(Source texts of formatted documents)
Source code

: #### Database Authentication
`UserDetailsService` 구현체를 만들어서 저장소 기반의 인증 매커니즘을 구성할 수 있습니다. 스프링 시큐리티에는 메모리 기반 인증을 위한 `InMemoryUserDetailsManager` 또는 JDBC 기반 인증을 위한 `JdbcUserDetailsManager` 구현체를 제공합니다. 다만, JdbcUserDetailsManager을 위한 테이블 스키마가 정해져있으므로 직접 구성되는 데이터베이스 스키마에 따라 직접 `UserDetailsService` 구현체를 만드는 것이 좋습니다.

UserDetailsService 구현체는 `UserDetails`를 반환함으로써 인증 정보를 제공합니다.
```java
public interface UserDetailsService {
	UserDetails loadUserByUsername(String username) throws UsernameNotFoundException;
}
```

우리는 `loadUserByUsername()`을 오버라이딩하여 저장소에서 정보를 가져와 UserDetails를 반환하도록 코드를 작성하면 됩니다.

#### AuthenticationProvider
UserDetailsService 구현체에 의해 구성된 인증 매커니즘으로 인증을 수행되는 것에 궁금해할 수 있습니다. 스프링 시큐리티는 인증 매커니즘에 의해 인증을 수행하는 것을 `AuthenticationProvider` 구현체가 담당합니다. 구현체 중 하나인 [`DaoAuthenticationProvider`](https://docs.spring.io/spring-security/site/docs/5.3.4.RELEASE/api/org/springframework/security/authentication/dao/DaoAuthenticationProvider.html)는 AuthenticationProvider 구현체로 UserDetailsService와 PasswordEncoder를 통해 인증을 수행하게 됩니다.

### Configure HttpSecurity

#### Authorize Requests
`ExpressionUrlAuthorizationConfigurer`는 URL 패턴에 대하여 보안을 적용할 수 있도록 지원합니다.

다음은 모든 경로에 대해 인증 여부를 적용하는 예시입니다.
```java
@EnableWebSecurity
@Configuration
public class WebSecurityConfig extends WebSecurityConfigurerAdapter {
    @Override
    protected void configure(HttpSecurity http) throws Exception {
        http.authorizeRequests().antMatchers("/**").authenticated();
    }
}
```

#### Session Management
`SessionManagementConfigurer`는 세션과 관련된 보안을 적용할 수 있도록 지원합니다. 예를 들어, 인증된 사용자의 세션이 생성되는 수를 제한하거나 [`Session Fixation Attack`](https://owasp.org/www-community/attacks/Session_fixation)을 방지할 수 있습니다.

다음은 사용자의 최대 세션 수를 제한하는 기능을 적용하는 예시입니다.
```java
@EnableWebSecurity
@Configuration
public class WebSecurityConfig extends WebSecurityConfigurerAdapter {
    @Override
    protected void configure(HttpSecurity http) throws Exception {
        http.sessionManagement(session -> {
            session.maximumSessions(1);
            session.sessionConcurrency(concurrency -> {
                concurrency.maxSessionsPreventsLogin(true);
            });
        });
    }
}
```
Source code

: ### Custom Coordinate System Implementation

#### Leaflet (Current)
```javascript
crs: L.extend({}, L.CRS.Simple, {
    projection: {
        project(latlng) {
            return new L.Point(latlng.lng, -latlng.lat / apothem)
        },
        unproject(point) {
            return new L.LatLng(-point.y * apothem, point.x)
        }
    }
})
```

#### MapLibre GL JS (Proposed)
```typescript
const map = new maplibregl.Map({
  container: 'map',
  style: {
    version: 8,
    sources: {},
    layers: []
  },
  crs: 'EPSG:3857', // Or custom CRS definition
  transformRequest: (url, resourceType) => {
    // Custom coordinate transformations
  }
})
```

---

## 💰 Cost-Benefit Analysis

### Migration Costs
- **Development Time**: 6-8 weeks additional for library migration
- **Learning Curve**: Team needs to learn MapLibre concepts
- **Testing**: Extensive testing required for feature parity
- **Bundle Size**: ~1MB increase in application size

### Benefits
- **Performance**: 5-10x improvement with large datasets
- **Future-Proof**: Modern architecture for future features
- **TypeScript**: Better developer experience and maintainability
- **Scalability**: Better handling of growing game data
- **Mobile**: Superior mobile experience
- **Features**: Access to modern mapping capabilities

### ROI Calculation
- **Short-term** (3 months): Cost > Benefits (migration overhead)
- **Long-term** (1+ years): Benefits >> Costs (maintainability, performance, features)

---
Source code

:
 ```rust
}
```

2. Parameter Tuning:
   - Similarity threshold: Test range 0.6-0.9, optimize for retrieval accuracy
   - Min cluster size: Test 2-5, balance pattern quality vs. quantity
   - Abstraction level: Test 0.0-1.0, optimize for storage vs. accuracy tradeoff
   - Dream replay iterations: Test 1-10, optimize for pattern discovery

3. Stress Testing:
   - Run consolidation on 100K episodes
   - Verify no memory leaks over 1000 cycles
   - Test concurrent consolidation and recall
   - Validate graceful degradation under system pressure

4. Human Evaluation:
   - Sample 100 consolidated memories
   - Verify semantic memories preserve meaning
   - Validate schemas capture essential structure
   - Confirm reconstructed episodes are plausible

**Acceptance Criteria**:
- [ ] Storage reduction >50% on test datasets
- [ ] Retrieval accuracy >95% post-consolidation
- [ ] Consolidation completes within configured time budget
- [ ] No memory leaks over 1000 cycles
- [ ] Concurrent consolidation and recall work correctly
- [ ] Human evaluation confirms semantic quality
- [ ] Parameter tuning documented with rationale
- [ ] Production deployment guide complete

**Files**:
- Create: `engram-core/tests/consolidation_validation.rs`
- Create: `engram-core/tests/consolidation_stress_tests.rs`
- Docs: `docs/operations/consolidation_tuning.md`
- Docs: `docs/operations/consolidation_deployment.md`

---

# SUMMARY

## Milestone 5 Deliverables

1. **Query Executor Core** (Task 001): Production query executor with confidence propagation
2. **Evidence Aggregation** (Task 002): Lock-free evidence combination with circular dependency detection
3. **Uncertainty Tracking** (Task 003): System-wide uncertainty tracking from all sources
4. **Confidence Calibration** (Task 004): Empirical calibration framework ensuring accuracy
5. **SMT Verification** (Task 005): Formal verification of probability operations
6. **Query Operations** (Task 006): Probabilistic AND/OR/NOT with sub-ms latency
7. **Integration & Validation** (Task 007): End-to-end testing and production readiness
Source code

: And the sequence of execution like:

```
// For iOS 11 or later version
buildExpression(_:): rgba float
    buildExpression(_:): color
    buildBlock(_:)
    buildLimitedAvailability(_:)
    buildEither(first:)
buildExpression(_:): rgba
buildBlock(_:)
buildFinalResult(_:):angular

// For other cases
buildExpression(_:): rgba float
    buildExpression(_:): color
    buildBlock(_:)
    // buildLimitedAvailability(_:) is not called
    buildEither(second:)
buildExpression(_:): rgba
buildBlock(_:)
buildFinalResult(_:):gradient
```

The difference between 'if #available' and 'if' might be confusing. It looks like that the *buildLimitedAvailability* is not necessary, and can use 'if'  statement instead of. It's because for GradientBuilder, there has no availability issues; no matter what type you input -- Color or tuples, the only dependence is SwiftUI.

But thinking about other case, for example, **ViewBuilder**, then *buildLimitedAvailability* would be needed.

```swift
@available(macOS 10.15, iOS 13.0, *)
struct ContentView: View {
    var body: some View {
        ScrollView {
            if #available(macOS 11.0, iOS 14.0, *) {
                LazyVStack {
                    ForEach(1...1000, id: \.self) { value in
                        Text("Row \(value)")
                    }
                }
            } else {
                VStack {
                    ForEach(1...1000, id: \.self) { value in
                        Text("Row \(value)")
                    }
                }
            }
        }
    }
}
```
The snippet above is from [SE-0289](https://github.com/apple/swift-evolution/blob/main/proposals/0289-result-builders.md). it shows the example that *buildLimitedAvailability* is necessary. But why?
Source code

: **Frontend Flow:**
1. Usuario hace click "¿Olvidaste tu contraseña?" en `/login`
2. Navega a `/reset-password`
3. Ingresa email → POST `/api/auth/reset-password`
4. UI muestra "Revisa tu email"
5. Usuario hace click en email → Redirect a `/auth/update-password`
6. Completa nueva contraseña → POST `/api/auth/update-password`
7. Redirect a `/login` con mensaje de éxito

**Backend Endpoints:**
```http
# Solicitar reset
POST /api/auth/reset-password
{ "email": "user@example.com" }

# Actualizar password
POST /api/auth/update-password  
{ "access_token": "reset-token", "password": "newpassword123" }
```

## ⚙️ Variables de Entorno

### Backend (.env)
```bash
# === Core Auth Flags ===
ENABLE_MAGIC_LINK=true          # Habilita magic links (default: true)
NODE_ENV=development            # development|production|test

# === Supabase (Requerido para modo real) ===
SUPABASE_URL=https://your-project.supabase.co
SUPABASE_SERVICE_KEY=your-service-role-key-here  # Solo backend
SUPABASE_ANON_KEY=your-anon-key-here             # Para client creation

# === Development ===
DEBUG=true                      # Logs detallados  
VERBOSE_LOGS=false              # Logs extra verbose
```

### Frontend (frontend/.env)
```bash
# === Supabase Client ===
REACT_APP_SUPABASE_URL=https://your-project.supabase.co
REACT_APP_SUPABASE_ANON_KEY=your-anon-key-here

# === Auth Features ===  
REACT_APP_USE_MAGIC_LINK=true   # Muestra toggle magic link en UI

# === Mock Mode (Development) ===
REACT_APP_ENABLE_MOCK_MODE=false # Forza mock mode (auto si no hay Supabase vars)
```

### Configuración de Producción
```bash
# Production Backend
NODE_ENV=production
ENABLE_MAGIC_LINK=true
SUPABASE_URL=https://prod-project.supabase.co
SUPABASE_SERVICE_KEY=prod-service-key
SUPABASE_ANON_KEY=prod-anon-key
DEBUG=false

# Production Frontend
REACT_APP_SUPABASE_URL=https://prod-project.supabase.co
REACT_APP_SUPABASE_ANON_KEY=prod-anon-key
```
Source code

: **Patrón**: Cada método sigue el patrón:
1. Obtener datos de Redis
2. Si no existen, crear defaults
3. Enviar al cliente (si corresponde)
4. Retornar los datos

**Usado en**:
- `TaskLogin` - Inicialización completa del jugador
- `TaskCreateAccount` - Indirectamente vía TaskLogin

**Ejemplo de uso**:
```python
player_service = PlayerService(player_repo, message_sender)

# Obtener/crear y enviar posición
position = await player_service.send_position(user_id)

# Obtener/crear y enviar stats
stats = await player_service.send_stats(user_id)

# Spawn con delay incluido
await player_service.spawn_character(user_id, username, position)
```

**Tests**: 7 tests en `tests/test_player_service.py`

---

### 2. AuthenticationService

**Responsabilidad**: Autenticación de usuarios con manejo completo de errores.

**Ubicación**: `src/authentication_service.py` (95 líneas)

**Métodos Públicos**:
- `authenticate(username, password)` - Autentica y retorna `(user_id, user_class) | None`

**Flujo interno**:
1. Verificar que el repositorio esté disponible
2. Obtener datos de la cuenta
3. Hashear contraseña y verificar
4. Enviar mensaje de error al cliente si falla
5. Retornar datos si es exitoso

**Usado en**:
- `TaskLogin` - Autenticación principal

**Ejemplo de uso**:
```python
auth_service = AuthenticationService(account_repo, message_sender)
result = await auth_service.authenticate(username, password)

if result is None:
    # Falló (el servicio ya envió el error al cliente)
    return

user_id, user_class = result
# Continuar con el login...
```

TASK TO CARRY OUT: Count the lines in the preceding entries that contain the string "from", and state only the resulting number.

RESPONSE FOR THIS EXERCISE: 2